---- Extracted entries

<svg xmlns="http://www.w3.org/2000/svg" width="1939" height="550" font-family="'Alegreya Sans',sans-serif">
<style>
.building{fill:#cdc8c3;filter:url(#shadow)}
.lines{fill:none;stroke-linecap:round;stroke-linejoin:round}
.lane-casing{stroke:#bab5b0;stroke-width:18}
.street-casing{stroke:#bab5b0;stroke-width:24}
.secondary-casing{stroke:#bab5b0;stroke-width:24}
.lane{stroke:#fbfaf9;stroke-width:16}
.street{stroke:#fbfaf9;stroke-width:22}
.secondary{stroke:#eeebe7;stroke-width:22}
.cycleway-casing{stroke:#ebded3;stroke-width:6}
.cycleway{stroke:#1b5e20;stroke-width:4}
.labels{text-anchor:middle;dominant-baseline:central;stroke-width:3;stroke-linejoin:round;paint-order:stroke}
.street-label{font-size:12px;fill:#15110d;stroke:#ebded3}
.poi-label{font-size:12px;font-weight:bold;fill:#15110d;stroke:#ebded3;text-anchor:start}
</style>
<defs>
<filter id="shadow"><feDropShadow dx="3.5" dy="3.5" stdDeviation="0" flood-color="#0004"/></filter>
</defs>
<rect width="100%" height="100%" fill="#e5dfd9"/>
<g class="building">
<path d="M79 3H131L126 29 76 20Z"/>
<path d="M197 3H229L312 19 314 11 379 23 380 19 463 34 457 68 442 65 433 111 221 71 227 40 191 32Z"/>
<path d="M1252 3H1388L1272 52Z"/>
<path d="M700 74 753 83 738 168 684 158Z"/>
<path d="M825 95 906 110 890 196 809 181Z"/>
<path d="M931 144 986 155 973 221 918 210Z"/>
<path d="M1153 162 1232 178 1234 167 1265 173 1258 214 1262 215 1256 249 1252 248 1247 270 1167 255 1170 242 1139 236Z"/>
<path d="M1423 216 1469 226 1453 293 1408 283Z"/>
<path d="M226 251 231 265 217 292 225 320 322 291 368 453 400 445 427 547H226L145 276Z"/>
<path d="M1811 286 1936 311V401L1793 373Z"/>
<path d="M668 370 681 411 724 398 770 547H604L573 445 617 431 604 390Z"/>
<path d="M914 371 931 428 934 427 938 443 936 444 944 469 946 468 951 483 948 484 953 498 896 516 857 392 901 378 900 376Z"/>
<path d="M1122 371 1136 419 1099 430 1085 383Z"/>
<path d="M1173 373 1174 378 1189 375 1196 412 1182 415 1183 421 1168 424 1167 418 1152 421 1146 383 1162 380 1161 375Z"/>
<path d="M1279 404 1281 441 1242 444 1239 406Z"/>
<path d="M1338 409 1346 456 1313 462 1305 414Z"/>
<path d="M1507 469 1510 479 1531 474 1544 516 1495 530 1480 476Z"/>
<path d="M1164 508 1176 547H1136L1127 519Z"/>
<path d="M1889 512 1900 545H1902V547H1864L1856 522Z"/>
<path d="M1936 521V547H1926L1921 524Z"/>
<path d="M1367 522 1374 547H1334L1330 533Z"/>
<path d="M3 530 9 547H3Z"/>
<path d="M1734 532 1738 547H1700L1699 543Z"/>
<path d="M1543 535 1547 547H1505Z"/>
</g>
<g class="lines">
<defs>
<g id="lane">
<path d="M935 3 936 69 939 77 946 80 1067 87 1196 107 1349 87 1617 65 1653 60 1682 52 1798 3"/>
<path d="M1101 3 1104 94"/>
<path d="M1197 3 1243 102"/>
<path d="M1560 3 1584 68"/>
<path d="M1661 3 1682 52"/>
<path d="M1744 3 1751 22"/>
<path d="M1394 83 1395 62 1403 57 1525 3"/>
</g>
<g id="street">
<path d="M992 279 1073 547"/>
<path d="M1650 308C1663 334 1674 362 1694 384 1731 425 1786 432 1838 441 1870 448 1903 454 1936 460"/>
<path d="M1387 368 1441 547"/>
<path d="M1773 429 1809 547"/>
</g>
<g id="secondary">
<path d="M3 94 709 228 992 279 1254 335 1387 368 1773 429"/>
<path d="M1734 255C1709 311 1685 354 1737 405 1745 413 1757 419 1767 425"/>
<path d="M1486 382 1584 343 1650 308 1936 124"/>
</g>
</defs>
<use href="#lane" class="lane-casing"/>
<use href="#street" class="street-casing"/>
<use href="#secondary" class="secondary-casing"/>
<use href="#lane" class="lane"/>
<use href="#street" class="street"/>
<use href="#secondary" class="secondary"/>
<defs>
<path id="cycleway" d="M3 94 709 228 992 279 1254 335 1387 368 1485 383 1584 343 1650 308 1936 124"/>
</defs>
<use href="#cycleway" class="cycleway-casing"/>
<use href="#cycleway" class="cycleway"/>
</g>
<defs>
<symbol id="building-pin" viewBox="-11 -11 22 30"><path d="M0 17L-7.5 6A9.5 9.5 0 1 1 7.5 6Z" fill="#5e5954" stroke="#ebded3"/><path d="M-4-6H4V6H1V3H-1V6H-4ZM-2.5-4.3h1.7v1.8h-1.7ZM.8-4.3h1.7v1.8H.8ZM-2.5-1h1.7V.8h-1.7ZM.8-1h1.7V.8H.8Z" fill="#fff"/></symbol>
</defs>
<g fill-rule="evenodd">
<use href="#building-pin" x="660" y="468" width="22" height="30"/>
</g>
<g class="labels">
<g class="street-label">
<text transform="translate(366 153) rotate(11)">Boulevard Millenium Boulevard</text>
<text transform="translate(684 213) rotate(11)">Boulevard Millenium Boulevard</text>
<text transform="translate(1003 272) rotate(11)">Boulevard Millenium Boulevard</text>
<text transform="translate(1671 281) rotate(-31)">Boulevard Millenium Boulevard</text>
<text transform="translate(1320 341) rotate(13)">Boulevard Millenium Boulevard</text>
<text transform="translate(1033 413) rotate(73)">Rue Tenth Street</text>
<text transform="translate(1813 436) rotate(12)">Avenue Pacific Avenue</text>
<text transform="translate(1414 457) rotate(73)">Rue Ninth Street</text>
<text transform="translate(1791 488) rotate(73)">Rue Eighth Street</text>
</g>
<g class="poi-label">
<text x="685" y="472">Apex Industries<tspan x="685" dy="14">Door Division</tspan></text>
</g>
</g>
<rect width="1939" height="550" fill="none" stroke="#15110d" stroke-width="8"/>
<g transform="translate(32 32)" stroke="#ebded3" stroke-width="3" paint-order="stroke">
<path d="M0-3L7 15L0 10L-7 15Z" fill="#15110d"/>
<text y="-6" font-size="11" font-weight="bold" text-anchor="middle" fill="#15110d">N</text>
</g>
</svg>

--------

Task item> All that is wanted is an exact copy of the lines above from the one with "216 1469 226" through the one with "1387 368 1773", with both ends included.

Answer to this exercise>
<path d="M1423 216 1469 226 1453 293 1408 283Z"/>
<path d="M226 251 231 265 217 292 225 320 322 291 368 453 400 445 427 547H226L145 276Z"/>
<path d="M1811 286 1936 311V401L1793 373Z"/>
<path d="M668 370 681 411 724 398 770 547H604L573 445 617 431 604 390Z"/>
<path d="M914 371 931 428 934 427 938 443 936 444 944 469 946 468 951 483 948 484 953 498 896 516 857 392 901 378 900 376Z"/>
<path d="M1122 371 1136 419 1099 430 1085 383Z"/>
<path d="M1173 373 1174 378 1189 375 1196 412 1182 415 1183 421 1168 424 1167 418 1152 421 1146 383 1162 380 1161 375Z"/>
<path d="M1279 404 1281 441 1242 444 1239 406Z"/>
<path d="M1338 409 1346 456 1313 462 1305 414Z"/>
<path d="M1507 469 1510 479 1531 474 1544 516 1495 530 1480 476Z"/>
<path d="M1164 508 1176 547H1136L1127 519Z"/>
<path d="M1889 512 1900 545H1902V547H1864L1856 522Z"/>
<path d="M1936 521V547H1926L1921 524Z"/>
<path d="M1367 522 1374 547H1334L1330 533Z"/>
<path d="M3 530 9 547H3Z"/>
<path d="M1734 532 1738 547H1700L1699 543Z"/>
<path d="M1543 535 1547 547H1505Z"/>
</g>
<g class="lines">
<defs>
<g id="lane">
<path d="M935 3 936 69 939 77 946 80 1067 87 1196 107 1349 87 1617 65 1653 60 1682 52 1798 3"/>
<path d="M1101 3 1104 94"/>
<path d="M1197 3 1243 102"/>
<path d="M1560 3 1584 68"/>
<path d="M1661 3 1682 52"/>
<path d="M1744 3 1751 22"/>
<path d="M1394 83 1395 62 1403 57 1525 3"/>
</g>
<g id="street">
<path d="M992 279 1073 547"/>
<path d="M1650 308C1663 334 1674 362 1694 384 1731 425 1786 432 1838 441 1870 448 1903 454 1936 460"/>
<path d="M1387 368 1441 547"/>
<path d="M1773 429 1809 547"/>
</g>
<g id="secondary">
<path d="M3 94 709 228 992 279 1254 335 1387 368 1773 429"/>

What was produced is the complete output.